There are a few teachings of Tosi’s in his Opinioni that have been particularly interesting to singers and scholars over the years. Tosi clearly advocates uniting and blending the chest and head registers, the first recorded vocal pedagogue to do so. While earlier writers such as Zacconi and Caccini stated that singers ought to only sing in their “natural voice,” Tosi went so far as to say “[I]f [the chest and head register] do not perfectly unite, the Voice will be of divers Registers, and must consequently lose its Beauty.”[1] Tosi’s is also the first recorded encouragement of the use of rubato as an embellishment. While he again and again rails on singers who accidentally sing out of tempo or self-aggrandizingly hold out notes as in the modern fermata, he encourages “[t]he stealing of Time […], provided he makes a Restitution with Ingenuity”; meaning, provided the singer catches back up the accompaniment, allowing them to keep tempo.[2]
Another interesting element of Opinioni is Tosi’s discussions on intonation and sol-fa-ing. During a period in which various methods of temperament were used by keyboards, strings and even singers, Tosi laments that “except in some few Professors, that modern Intonation is very bad.”[3] He speaks of a differing “Semitone Major and Minor” (or a larger and a smaller semitone) whose “[d]ifference cannot be known by an Organ or Harpsichord, if the Keys of the Instrument are not split.”[4] Consequentially, he warns that “if a Soprano was to sing D sharp, like E flat, a nice Ear will find he is out of Tune, because this last rises.”[5] Tosi’s remedy to poor intonation is to begin the singer young on solfege, using the traditional gamut created by Guido. While both the Guidonian hexachord system and meantone temperament were becoming antiquated at the time Tosi wrote his treatise, he nevertheless insisted on their use.
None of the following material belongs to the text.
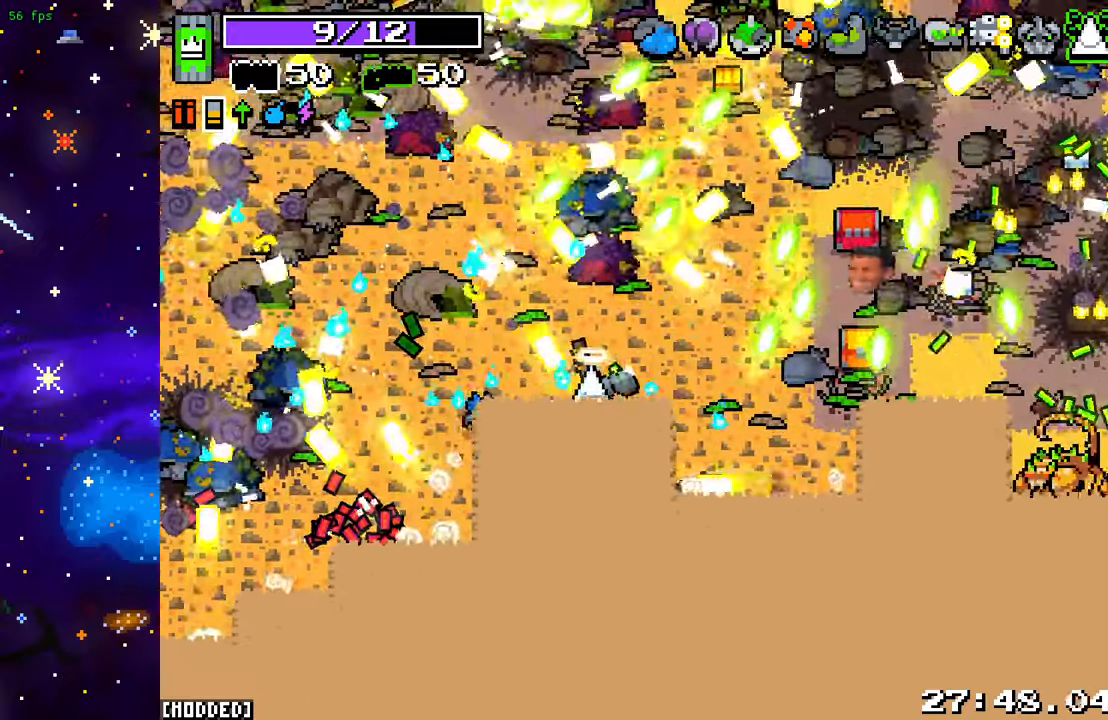
{"buttons": [], "left_stick": "right", "right_stick": "right", "events": [[200, "L2", "down"], [300, "left_stick", "up-left"], [350, "L2", "up"], [467, "right_stick", "right"], [500, "left_stick", "right"]]}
Opinioni was in fact a watershed for much more than just early Baroque music theory and tuning. Tosi spends a considerable amount of time in his treatise praising the “ancient” cantabile (or “Pathetick,” as the original translator put it) style of his generation, around the start of the 18th century. He cannot seem to understand why “the Mode” has moved to the rapid, highly ornate “Allegro” style popular at the time of his writing, which he lumps with insufficient singer training, ignoring the traditional Church modes and “tasteless” virtuosic displays as the great sin of the “modern” music generation. Being a pragmaticist, however, he still encourages “it will be of Use to a prudent Scholar, who is desirous to be expert in both Manners.